Segment Start: Supplied records

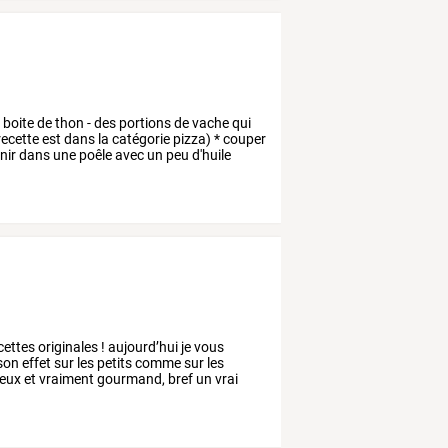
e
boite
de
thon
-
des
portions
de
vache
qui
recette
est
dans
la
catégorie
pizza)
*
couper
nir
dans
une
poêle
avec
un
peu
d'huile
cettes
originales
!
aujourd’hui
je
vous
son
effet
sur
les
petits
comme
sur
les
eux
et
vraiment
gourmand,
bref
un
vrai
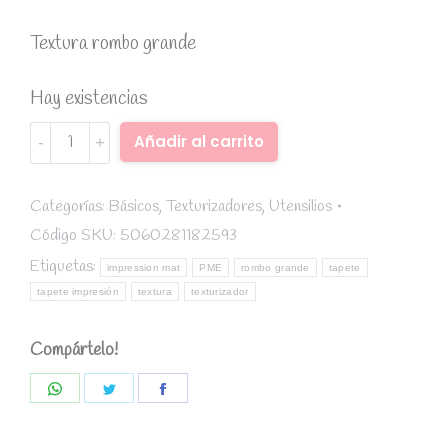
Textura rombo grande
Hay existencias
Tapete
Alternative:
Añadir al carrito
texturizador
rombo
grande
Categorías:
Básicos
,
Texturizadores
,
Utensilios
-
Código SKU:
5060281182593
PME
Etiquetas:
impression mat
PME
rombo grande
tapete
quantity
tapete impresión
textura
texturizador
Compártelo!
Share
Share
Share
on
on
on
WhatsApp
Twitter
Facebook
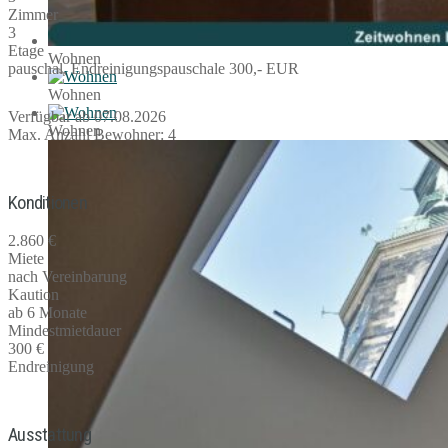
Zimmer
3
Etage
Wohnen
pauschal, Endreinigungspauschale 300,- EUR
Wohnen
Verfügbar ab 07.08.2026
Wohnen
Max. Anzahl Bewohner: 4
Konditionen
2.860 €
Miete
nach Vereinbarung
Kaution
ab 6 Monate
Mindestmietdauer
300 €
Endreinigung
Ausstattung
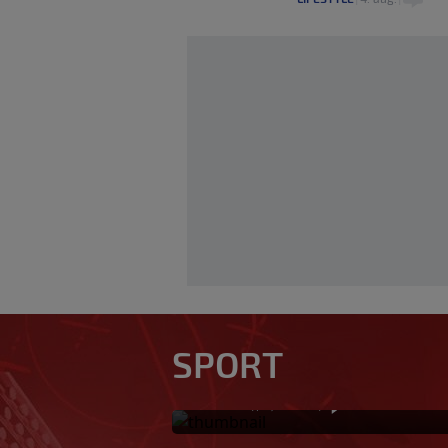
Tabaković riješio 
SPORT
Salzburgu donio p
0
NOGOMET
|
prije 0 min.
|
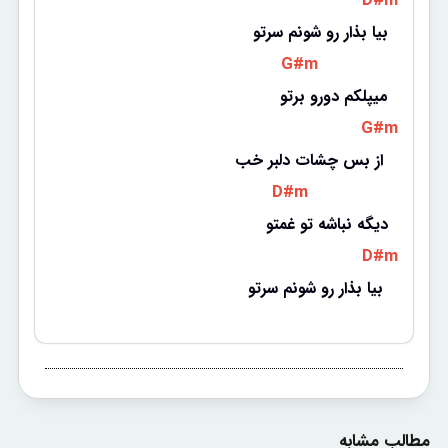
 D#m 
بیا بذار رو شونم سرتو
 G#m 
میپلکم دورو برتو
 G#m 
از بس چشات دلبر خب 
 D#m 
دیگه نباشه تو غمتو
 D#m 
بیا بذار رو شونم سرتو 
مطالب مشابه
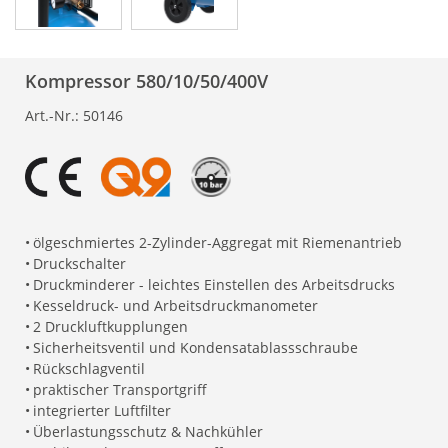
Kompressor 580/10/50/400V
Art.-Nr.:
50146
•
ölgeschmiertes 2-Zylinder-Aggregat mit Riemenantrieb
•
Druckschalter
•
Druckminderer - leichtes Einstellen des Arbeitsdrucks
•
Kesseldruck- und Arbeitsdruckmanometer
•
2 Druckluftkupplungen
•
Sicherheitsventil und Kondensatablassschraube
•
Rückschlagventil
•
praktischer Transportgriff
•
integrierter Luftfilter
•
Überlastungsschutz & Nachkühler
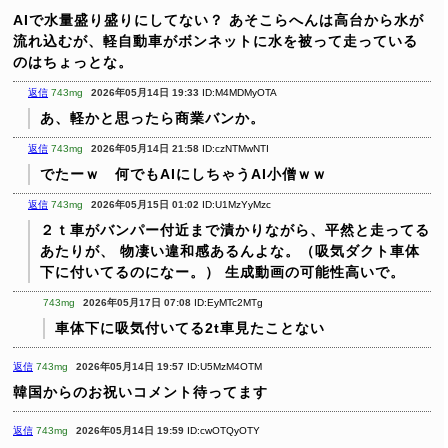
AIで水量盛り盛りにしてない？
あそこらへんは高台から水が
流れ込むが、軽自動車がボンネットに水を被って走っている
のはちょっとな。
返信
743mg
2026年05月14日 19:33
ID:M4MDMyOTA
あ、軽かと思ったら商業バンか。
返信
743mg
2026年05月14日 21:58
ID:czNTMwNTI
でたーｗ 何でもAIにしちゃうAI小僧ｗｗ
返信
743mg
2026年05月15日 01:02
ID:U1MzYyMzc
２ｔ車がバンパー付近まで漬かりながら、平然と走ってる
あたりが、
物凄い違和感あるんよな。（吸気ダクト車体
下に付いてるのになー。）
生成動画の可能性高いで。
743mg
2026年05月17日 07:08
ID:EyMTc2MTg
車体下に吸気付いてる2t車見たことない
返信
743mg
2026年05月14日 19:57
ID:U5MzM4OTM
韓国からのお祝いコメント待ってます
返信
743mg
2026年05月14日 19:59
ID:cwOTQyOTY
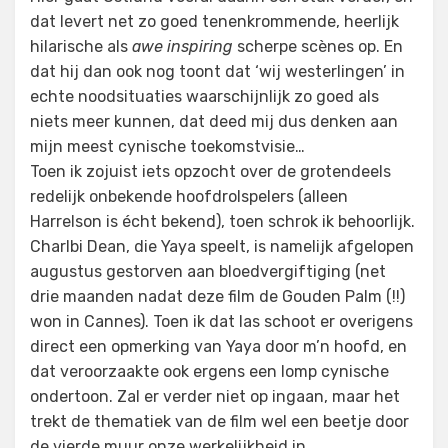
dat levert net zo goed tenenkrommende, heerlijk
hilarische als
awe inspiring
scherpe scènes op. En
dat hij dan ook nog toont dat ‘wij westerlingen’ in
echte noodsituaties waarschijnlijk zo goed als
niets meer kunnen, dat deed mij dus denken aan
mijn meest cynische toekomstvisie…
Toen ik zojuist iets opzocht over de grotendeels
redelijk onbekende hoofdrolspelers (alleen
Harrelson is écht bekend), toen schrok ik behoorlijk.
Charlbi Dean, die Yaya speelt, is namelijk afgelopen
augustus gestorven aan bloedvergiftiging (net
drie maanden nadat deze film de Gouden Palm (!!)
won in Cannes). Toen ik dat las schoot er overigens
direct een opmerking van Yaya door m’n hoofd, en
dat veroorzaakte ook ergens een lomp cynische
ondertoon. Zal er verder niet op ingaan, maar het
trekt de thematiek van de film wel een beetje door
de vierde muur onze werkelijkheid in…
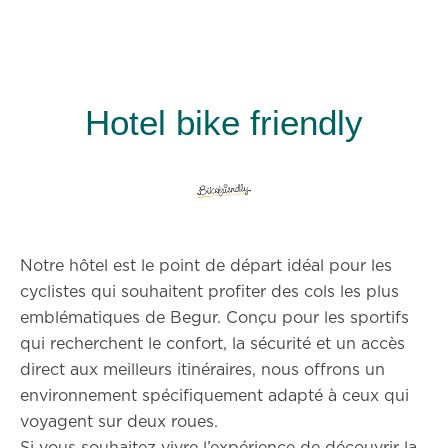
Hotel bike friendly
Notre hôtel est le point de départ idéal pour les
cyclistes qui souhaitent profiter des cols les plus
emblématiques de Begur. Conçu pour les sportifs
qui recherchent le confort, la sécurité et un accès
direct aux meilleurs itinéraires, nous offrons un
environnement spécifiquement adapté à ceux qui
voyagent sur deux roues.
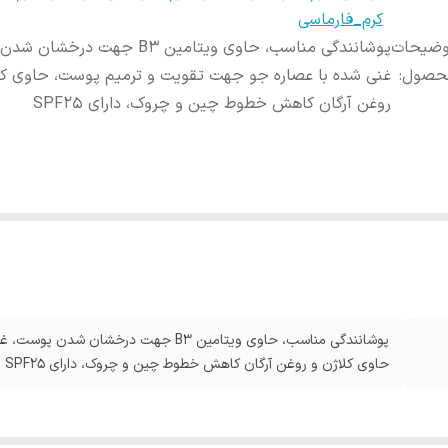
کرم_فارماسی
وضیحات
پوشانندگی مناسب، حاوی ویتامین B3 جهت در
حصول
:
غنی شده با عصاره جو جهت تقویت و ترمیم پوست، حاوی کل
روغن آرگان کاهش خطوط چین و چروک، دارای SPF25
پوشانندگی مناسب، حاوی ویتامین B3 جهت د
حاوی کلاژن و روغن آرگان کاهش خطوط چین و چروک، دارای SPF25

Segment End: Supplied records
Segment Start: Supplied records

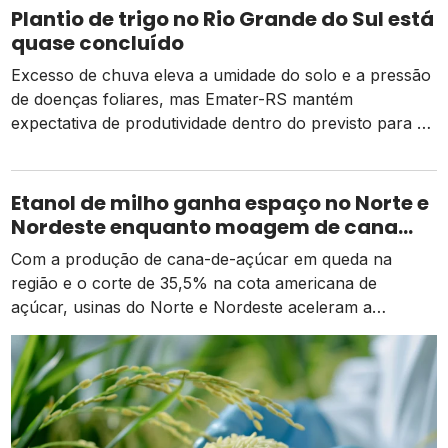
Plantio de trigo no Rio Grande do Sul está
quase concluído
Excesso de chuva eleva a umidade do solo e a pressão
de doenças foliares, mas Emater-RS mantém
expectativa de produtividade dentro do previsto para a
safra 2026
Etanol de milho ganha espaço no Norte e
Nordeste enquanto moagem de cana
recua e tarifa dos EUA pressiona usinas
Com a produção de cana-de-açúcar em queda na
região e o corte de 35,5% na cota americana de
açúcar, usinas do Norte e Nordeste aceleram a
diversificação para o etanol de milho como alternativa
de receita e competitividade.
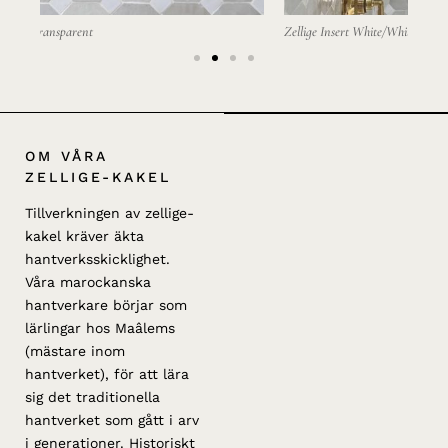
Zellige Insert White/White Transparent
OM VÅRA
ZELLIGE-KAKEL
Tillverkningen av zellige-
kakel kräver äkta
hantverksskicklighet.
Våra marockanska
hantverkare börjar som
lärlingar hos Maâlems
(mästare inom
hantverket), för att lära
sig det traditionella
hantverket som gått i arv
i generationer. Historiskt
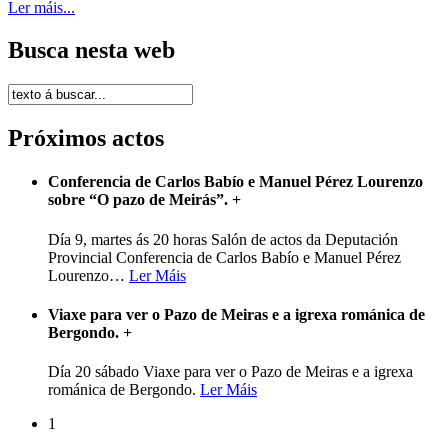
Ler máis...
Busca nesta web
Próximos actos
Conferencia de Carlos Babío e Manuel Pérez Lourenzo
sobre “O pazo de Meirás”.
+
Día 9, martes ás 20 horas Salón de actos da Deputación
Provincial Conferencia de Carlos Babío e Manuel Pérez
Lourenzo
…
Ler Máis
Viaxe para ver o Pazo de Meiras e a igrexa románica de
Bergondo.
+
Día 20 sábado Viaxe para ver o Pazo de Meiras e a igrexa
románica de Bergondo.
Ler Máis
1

Segment End: Supplied records

Requirement: List every line of the records above that contains the word "Conferencia".

Solved exercise:
Conferencia de Carlos Babío e Manuel Pérez Lourenzo
Provincial Conferencia de Carlos Babío e Manuel Pérez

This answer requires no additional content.